Spatial distribution of soil structure in a suburban forest catchment and its effect on spatio-temporal soil moisture and runoff fluctuations

Abstract

Intensive hydrological observations and model calculations reveal that heterogeneous distributions of soil thickness and soil physical characteristics greatly influence long-term spatio-temporal fluctuations of soil moisture and runoff in a suburban forest, which has rich (thickly wooded) forest but undeveloped forest soil. This paper presents a simple, physical-contour-based model that can describe topography and spatially heterogeneous distributions, and uses the model to clarify how spatial heterogeneous variability influences long-term rainfall runoff processes. The 1.5-ha study catchment features deciduous-evergreen secondary forest and is located near an urban area about 30 km southeast of Nagoya City, in central Japan.

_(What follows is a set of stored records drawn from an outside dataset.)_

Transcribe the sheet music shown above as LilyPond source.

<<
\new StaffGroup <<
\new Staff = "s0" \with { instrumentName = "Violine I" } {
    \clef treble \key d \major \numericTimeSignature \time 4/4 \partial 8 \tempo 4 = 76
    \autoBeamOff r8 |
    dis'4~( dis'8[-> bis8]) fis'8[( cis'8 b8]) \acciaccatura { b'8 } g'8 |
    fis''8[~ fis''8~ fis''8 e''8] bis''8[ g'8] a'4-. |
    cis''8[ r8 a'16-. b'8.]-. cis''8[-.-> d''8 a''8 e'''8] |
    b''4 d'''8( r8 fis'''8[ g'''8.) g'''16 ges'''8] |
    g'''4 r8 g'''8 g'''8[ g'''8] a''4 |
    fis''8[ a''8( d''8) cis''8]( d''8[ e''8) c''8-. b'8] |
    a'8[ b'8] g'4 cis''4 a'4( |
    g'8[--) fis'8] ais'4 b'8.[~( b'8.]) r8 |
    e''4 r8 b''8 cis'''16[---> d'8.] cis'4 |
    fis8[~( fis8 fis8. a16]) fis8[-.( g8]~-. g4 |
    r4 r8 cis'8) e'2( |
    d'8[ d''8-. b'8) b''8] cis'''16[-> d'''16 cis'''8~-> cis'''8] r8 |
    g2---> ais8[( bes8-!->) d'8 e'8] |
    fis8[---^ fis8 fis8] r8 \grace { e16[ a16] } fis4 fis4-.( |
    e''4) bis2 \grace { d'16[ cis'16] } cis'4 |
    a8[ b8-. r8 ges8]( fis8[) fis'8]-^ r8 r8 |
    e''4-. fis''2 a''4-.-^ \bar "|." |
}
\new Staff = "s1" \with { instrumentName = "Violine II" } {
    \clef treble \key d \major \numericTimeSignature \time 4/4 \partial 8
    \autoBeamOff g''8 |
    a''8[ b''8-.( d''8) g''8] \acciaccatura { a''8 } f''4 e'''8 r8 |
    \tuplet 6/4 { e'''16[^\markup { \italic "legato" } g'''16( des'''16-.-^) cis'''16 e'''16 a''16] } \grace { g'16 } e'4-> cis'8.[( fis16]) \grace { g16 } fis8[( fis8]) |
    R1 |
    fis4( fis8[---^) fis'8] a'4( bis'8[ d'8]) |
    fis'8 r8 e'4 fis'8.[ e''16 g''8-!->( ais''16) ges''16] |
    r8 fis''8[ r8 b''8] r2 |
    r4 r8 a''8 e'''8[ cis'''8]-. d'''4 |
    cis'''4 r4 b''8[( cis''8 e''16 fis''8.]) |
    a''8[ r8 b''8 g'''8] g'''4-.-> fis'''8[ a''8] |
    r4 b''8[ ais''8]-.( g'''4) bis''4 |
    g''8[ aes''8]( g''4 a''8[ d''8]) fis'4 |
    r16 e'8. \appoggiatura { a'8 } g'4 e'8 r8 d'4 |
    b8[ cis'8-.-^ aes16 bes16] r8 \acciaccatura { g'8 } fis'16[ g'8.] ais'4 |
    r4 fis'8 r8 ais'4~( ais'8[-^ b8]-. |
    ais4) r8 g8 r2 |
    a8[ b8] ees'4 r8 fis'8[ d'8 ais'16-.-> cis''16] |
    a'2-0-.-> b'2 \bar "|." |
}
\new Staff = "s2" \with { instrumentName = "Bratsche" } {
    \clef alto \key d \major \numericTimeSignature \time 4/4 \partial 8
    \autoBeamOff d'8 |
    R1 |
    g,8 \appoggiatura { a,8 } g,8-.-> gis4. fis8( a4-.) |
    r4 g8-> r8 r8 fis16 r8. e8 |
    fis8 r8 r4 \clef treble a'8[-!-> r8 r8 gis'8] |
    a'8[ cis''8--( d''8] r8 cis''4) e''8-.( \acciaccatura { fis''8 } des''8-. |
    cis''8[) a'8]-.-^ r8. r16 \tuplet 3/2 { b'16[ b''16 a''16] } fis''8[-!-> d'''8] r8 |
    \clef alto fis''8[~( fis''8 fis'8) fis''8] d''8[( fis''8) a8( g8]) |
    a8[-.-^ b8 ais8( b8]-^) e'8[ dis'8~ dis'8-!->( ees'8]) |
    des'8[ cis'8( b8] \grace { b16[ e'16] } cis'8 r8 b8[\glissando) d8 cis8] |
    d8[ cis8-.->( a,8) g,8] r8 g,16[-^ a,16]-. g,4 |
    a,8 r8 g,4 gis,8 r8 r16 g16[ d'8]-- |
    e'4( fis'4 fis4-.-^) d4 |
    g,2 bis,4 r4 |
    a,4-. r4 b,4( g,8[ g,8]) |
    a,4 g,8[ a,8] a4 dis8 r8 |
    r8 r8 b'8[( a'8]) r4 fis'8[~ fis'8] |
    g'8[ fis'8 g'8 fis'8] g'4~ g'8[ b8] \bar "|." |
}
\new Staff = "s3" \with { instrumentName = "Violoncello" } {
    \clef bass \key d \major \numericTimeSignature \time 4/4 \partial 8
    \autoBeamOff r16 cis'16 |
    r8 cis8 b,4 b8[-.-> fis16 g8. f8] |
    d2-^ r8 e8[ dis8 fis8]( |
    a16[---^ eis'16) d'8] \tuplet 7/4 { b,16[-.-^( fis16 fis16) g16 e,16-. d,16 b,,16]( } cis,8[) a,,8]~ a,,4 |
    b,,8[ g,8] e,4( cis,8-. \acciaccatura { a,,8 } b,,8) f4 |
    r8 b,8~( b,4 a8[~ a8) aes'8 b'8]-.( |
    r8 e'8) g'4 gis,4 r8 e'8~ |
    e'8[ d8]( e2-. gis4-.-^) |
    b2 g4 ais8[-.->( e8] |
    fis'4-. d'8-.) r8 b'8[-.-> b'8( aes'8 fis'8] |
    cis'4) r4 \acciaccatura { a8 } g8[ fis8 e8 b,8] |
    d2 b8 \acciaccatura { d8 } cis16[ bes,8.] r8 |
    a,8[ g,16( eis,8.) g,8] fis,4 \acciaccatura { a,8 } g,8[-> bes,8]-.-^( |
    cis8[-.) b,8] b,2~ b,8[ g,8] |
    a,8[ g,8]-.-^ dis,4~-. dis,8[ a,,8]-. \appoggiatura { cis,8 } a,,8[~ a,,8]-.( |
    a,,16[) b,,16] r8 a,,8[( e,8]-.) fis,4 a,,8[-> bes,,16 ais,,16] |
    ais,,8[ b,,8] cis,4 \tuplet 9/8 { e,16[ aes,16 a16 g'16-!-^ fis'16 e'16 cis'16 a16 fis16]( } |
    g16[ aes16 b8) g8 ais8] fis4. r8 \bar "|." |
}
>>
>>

This model can simulate saturated/unsaturated throughflow, excess flow, and soil moisture, and has not been calibrated. No input parameters have been fitted and all input parameters are based on published and measured data. Rainfall runoff processes are affected by structural distributions of colluvial/residual soil and spatial heterogeneous distributions of soil thickness. The heterogeneous soil thickness distribution contributes, in particular, to headwater conservation, which moderates storm flow and inhibits drought water flow. The magnitude of headwater conservation and the alignment of individual hillslope elements help to control runoff. The mechanism is attributable to the greater degree of headwater conservation in a suburban forest compared with a homogeneous natural forest. The model also clarifies and predicts water circulation on a larger scale than has been possible to date.